Machine Learning Engineer Interview Preparation Guide
Elevate your Machine Learning Engineer interview readiness with our detailed compilation of 65 questions. Our questions cover a wide range of topics in Machine Learning Engineer to ensure youre well-prepared. Whether youre new to the field or have years of experience, these questions are designed to help you succeed. Download the free PDF now to get all 65 questions and ensure youre well-prepared for your Machine Learning Engineer interview. This resource is perfect for in-depth preparation and boosting your confidence.65 Machine Learning Engineer Questions and Answers:
1 :: Tell us what is the difference between supervised and unsupervised machine learning?
Supervised learning requires training labeled data. For example, in order to do classification (a supervised learning task), you’ll need to first label the data you’ll use to train the model to classify data into your labeled groups. Unsupervised learning, in contrast, does not require labeling data explicitly.
2 :: Tell us when will you use classification over regression?
Classification is about identifying group membership while regression technique involves predicting a response. Both techniques are related to prediction, where classification predicts the belonging to a class whereas regression predicts the value from a continuous set. Classification technique is preferred over regression when the results of the model need to return the belongingness of data points in a dataset to specific explicit categories. (For instance, when you want to find out whether a name is male or female instead of just finding it how correlated they are with male and female names.
3 :: Can you name some feature extraction techniques used for dimensionality reduction?
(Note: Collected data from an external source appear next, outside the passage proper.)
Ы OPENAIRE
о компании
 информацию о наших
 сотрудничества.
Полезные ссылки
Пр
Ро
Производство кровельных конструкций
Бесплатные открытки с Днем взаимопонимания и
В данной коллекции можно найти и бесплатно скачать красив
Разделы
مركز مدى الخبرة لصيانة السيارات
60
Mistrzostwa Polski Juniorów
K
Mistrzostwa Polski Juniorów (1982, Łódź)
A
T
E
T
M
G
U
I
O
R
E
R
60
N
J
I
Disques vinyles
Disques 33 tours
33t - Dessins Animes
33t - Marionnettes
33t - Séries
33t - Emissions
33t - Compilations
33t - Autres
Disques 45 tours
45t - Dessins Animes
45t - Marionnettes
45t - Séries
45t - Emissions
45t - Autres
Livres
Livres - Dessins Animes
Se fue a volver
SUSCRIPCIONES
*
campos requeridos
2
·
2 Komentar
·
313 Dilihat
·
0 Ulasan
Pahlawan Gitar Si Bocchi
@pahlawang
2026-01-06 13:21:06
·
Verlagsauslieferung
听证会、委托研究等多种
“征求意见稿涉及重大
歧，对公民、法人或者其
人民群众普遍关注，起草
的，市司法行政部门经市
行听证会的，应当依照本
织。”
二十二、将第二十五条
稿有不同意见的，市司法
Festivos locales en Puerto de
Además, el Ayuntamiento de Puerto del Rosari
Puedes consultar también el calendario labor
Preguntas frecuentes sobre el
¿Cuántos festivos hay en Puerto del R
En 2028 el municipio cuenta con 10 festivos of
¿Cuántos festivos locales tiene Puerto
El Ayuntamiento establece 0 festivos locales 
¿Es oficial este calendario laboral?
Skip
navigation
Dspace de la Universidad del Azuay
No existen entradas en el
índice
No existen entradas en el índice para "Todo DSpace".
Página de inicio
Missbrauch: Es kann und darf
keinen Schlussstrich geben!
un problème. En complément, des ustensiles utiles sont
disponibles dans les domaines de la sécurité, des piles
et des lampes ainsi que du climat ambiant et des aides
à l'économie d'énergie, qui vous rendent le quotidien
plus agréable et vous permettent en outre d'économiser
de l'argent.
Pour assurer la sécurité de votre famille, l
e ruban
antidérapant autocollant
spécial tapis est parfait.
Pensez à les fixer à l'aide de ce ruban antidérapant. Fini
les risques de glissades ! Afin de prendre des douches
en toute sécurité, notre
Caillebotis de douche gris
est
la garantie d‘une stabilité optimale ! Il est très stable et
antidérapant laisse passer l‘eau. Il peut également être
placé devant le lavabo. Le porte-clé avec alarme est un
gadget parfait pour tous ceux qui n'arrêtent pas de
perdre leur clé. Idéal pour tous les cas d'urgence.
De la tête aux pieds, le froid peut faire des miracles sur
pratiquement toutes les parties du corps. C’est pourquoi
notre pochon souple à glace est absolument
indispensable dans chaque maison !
☛ Independent Component Analysis
☛ Principal Component Analysis
☛ Kernel Based Principal Component Analysis
☛ Principal Component Analysis
☛ Kernel Based Principal Component Analysis
4 :: Tell me how does deep learning contrast with other machine learning algorithms?
Deep learning is an approach to machine learning wherein the system learns the model as a neural network. If we’re addressing the algorithms specifically, it should be noted that deep learning algorithms learn meaningful features on their own, without requiring any manual feature selection.
5 :: Tell us how do bias and variance play out in machine learning?
Both bias and variance are errors. Bias is an error due to flawed assumptions in the learning algorithm. Variance is an error resulting from too much complexity in the learning algorithm.
6 :: Tell me what are your favorite use cases of machine learning models?
The Quora thread above contains some examples, such as decision trees that categorize people into different tiers of intelligence based on IQ scores. Make sure that you have a few examples in mind and describe what resonated with you. It’s important that you demonstrate an interest in how machine learning is implemented.
7 :: Tell us which data visualization libraries do you use? What are your thoughts on the best data visualization tools?
What’s important here is to define your views on how to properly visualize data and your personal preferences when it comes to tools. Popular tools include R’s ggplot, Python’s seaborn and matplotlib, and tools such as Plot.ly and Tableau.
8 :: How would you evaluate a logistic regression model?
A subsection of the question above. You have to demonstrate an understanding of what the typical goals of a logistic regression are (classification, prediction etc.) and bring up a few examples and use cases.
9 :: Tell us what’s the difference between a generative and discriminative model?
A generative model will learn categories of data while a discriminative model will simply learn the distinction between different categories of data. Discriminative models will generally outperform generative models on classification tasks.
10 :: Tell me how a ROC curve works?
The ROC curve is a graphical representation of the contrast between true positive rates and the false positive rate at various thresholds. It’s often used as a proxy for the trade-off between the sensitivity of the model (true positives) vs the fall-out or the probability it will trigger a false alarm (false positives).